Bill C-238 also proposes amendments to the Official Languages Act to add an undertaking that the Official Languages Act will not obstruct the Charter of the French Language. Is the term “obstruct” sufficiently clear and precise? We certainly must ask ourselves how the new version of the Official Languages Act, which could be passed in a few weeks, will work with the Charter of the French Language in Quebec.

I also note that the measures in section 43 must be implemented in a manner that is consistent with the objectives of the Charter of the French Language. How will the courts rule if this provision is adopted?

I agree with several of the underlying principles of this bill, in particular the vital importance of preserving the French language and stopping its decline.
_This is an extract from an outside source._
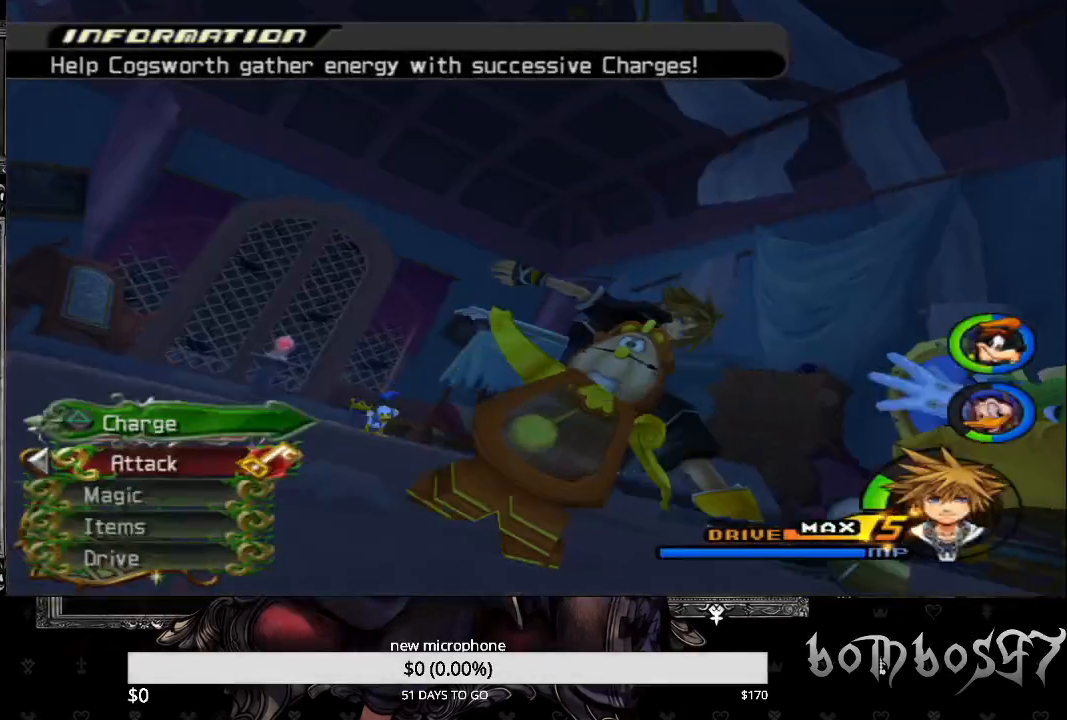
{"buttons": [], "left_stick": "center", "right_stick": "center", "events": [[33, "TRIANGLE", "up"], [67, "TRIANGLE", "down"], [167, "TRIANGLE", "up"], [233, "TRIANGLE", "down"], [333, "TRIANGLE", "up"], [367, "TRIANGLE", "down"], [467, "TRIANGLE", "up"]]}
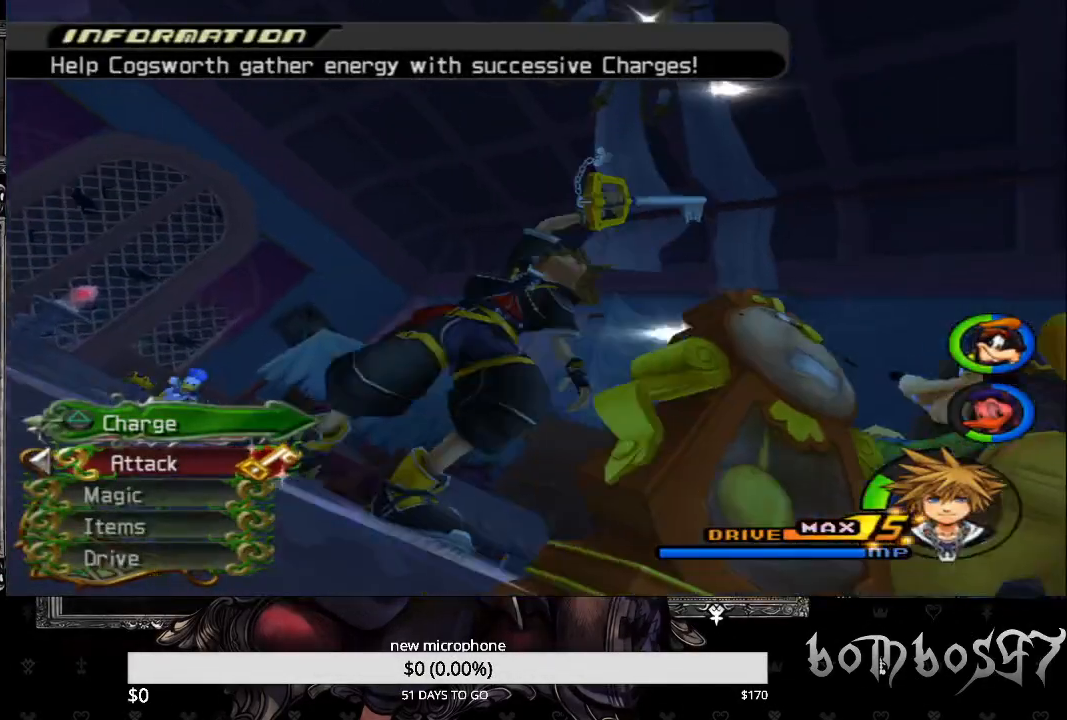
{"buttons": ["TRIANGLE"], "left_stick": "center", "right_stick": "center", "events": [[33, "TRIANGLE", "down"], [100, "TRIANGLE", "up"], [167, "TRIANGLE", "down"], [267, "TRIANGLE", "up"], [333, "TRIANGLE", "down"], [433, "TRIANGLE", "up"], [467, "TRIANGLE", "down"]]}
I believe that we all share legitimate and common concerns about making the Official Languages Act a modern, effective act that will achieve its objective of ensuring respect for French and English as the official languages of Canada.

Setting aside the objectives themselves, I believe it is important to point out that, as legislators, we must ascertain the optimal way of implementing these objectives to protect the French language and ensure respect for the official languages. I believe that it is important to keep in mind the progress of the work of the House. Bill C‑238 is being introduced while Bill C-13, which seeks to amend many provisions of the Official Languages Act, is in the process of being passed.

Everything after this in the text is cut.